A and B. Effects of capsaicin on ECAR in comparison with published results on channel function. A, ECAR as a function of capsaicin concentration in CHO K1 (□) in the presence of 50 μm CPT-cAMP and CHO-CFTR cells in the presence of C_CPT = 50 μm (■), C_CPT = 25 μm (Δ), or C_CPT = 5 μm (*). B, concentration range reported to cause potentiation by capsaicin whole cell patch clamp experiments in the presence of 10 μm forskolin (95). Data obtained from biological duplicates are shown with standard deviations. Titration curves are fitted with Equation 4.

FIGURE 10.

A and B. Effects of CPT-cAMP and forskolin on iodide efflux of CHO-CFTR cells. CHO-CFTR cells were loaded with sodium iodide, and the recorded efflux rates were plotted against time. Horizontal bars indicate stimulation with 50 μm (*), 100 μm (○), 200 μm (■), and 400 μm (▿) CPT-cAMP (A) or with 0.5 μm (*), 5 μm (○) and 10 μm (■) forskolin (B).

FIGURE 11.

A and B. Maximum iodide efflux per CHO-CFTR cell as a function of the concentration of phosphorylation agents. A, stimulation with CPT-cAMP (■). B, stimulation with forskolin (▴). Error bars represent the standard deviation of three experiments. Dotted lines were added to guide the eye.

FIGURE 12.

Total CFTR-related ATP hydrolysis rate versus maximum iodide efflux.
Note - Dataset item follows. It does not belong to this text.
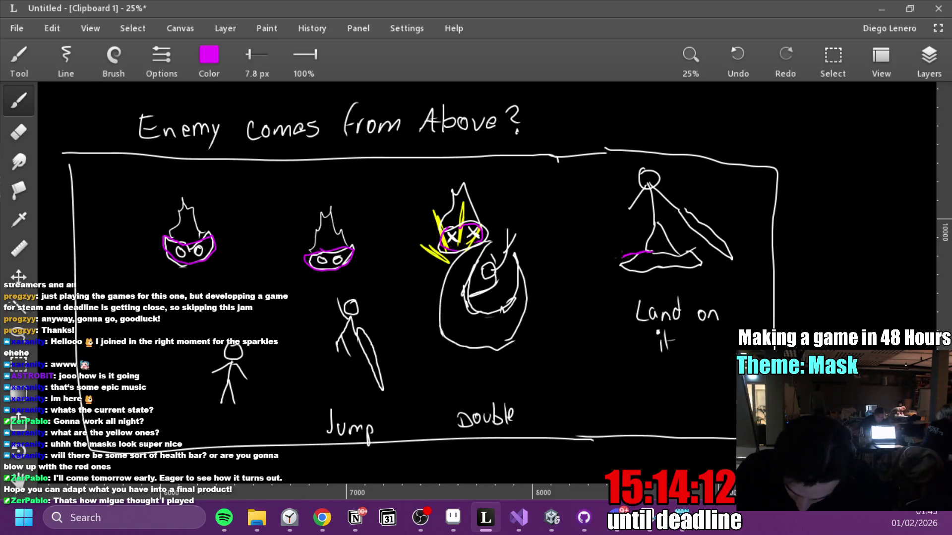
pyautogui.moveTo(635, 254)
pyautogui.mouseDown()
pyautogui.moveTo(739, 232)
pyautogui.moveTo(705, 204)
pyautogui.mouseUp()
The total CFTR-related ATP synthesis/hydrolysis rate was derived from ECAR and OCR measurements at superfusion with phosphorylation agents for 6 min to approximate the time frame of iodide efflux measurements more closely. Iodide efflux increased with the total CFTR-related ATP hydrolysis rate up to a certain value in the presence of both CPT-cAMP (■) and forskolin (○). At high concentrations of both phosphorylation agents, the iodide efflux increased in an ATP-independent manner. The amount of ATP required for a given iodide efflux was significantly higher upon phosphorylation with forskolin than upon phosphorylation with CPT-cAMP. Because it can be assumed that PKA and CFTR require the same amount of ATP under both conditions, the surplus in ATP hydrolysis in the presence of forskolin can be attributed to the synthesis of cAMP from ATP catalyzed by adenylate cyclase. Dotted lines were added to guide the eye.

SCHEME 1.

Scheme proposed for the catalytic cycle of CFTR. CFTR with two molecules of ATP bound (CFTR(ATP/ATP)) corresponds to the outward closed conformation (81). In this conformation a drug, D (e.g. chloride channel potentiator or inhibitor), can enter the cavity from the cytosolic leaflet of the membrane. Upon hydrolysis and release of inorganic phosphate, P_i, the post-hydrolysis transition state of CFTR is reached (CFTR(D)(ATP/ADP)). The post-hydrolysis transition state corresponds to the outward open conformation that allows for anion flux through CFTR. In cells the post-hydrolysis transition state is stabilized by the R-domain that adopts a net negative charge upon phosphorylation as indicated by the red circle. The high net negative charge in the vicinity of the NBDs may prevent nucleotide exchange by electrostatic repulsion and may delay anion channel closing. CFTR with an empty NBD2 (CFTR(ATP/−) is still open but short lived. The rate constant, k₁, includes drug, D, binding from the lipid membrane to the TMDs of CFTR and release of inorganic phosphate upon ATP hydrolysis. The rate constant, k₂, includes drug transport or flopping and release, which may be rate-limiting (36, 45) as well as ADP release. The rate constant, k₃, corresponds to ATP binding and concomitant squeeze-out of the drug, D, that has not left the transporter cavity before. The apo-conformation was not considered, because the cellular ATP concentration is typically C_ATP = 1–10 mm (96, 97), and the concentration of half-maximum activation of CFTR by ATP was determined as K_0.5 ≈50 μm for CFTR (27).